AUFGABENBESCHREIBUNG: Tausche in allen folgenden Zeilen „man in red cap“ gegen „man in red hat“ aus und gib die Zeilen sonst unverändert wieder. Die Bilder lässt du in deiner Antwort weg.

# # # # # # #

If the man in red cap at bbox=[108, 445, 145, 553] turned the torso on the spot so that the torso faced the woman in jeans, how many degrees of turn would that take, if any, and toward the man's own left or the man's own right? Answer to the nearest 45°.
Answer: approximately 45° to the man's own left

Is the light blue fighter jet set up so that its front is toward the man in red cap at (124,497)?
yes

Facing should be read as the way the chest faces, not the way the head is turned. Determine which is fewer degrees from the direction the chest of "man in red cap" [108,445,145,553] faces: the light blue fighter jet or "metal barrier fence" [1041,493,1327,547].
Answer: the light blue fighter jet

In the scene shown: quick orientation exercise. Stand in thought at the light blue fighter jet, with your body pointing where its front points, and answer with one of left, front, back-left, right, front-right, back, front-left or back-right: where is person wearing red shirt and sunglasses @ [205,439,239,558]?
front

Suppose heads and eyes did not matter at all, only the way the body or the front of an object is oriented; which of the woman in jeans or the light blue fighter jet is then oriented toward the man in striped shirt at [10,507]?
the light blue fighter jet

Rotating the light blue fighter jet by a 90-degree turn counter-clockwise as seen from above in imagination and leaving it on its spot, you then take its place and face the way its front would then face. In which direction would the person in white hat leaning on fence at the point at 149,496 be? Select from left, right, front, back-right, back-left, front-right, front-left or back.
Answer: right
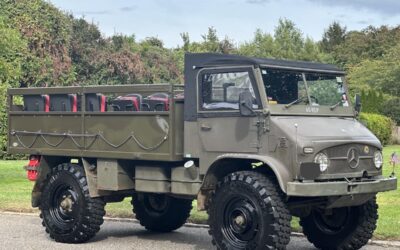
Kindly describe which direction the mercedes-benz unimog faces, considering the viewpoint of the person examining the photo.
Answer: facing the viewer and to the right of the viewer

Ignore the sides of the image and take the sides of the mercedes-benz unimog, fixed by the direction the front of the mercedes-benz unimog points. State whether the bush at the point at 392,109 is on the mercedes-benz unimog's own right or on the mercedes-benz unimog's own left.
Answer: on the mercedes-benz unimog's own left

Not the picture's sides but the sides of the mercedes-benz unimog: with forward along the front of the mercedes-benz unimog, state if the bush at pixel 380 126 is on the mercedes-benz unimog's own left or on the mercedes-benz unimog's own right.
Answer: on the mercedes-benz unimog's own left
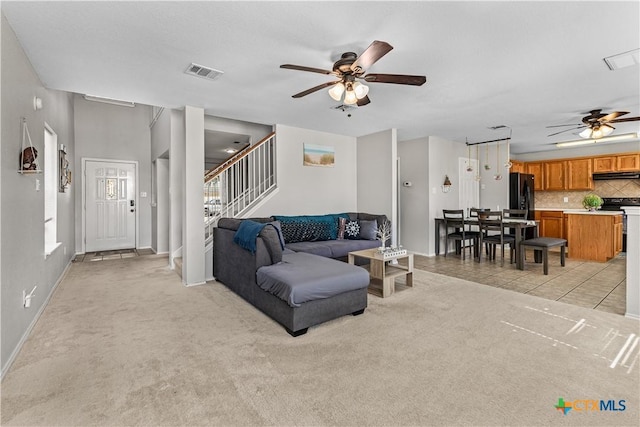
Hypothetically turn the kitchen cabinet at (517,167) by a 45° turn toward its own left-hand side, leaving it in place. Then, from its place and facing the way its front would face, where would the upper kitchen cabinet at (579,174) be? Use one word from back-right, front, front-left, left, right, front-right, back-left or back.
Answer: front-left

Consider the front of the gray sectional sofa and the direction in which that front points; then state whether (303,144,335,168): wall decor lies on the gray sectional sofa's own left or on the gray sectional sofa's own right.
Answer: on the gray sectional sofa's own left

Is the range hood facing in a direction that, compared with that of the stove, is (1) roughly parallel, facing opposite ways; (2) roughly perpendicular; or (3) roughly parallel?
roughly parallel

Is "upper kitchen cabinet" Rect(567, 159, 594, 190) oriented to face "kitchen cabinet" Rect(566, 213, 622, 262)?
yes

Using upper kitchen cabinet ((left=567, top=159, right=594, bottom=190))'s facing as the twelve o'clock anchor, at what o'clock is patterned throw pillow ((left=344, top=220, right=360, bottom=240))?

# # # # # # #

LÖSUNG DER AUFGABE:
If the man in red hat at bbox=[108, 445, 145, 553] turned the torso on the spot so that the torso faced the woman in jeans, how many degrees of turn would that take, if any, and toward the man's own left or the man's own right? Answer to the nearest 45°.
Answer: approximately 45° to the man's own left

Is the light blue fighter jet set up so that its front is toward the man in red hat at (124,497)?
yes

Facing should be read as the way the chest faces, not the way the head is turned. Determine which is fewer degrees from the direction the chest of "man in red hat" [108,445,145,553] faces: the light blue fighter jet or "metal barrier fence" [1041,493,1327,547].
Answer: the light blue fighter jet

In the scene shown: quick orientation exercise. Stand in thought at the light blue fighter jet, with your body pointing where its front points, and answer with one of left, front, back-left, right, front-right, back, front-left or back-right: where is person wearing red shirt and sunglasses @ [205,439,239,558]?
front

Suppose heads and eyes did not matter at all, only the way the body or the front of an object is oriented; which of the woman in jeans or the light blue fighter jet is then oriented toward the man in striped shirt at [10,507]?
the light blue fighter jet

Rotating the light blue fighter jet by a 90-degree turn counter-clockwise as seen from above in imagination and leaving it on its spot, you then take its place and face the way its front would then face. In which direction would the person in white hat leaning on fence at the point at 149,496 be? Select from left, right, front, back-right, back-left, front-right, front-left or back.
Answer: right
Kindly describe which direction the mercedes-benz unimog faces, considering the viewpoint of the person examining the photo.
Answer: facing the viewer and to the right of the viewer

Ignore the sides of the image and take the sides of the mercedes-benz unimog, fixed by the direction the front of the mercedes-benz unimog points. State whether the bush at the point at 392,109 is on the mercedes-benz unimog's own right or on the mercedes-benz unimog's own left.
Answer: on the mercedes-benz unimog's own left

Not the picture's sides but the sides of the mercedes-benz unimog: with forward along the front of the mercedes-benz unimog, state if the bush at pixel 380 126 is on the mercedes-benz unimog's own left or on the mercedes-benz unimog's own right.
Answer: on the mercedes-benz unimog's own left
Hypothetically turn the kitchen cabinet at (517,167) by a 45° turn toward its own left-hand side, leaving it in place. Then, from its place and facing the way its front would face, where would the upper kitchen cabinet at (579,174) be? Use one word from back-right, front, front-left, left, right, front-right, back-left or back.
Answer: front-left

Consider the front of the gray sectional sofa and the direction in which that front points; then state whether (303,144,335,168): wall decor lies on the gray sectional sofa's own left or on the gray sectional sofa's own right.
Answer: on the gray sectional sofa's own left

Is the range hood facing in a direction that, compared with that of the stove, is (1) roughly parallel, facing opposite ways; (2) roughly perpendicular; or (3) roughly parallel?
roughly parallel

Is "upper kitchen cabinet" Rect(567, 159, 594, 190) oriented to face "kitchen cabinet" Rect(566, 213, 622, 262)?
yes

Using upper kitchen cabinet ((left=567, top=159, right=594, bottom=190))'s facing as the twelve o'clock anchor, at what o'clock is patterned throw pillow ((left=344, top=220, right=360, bottom=240))?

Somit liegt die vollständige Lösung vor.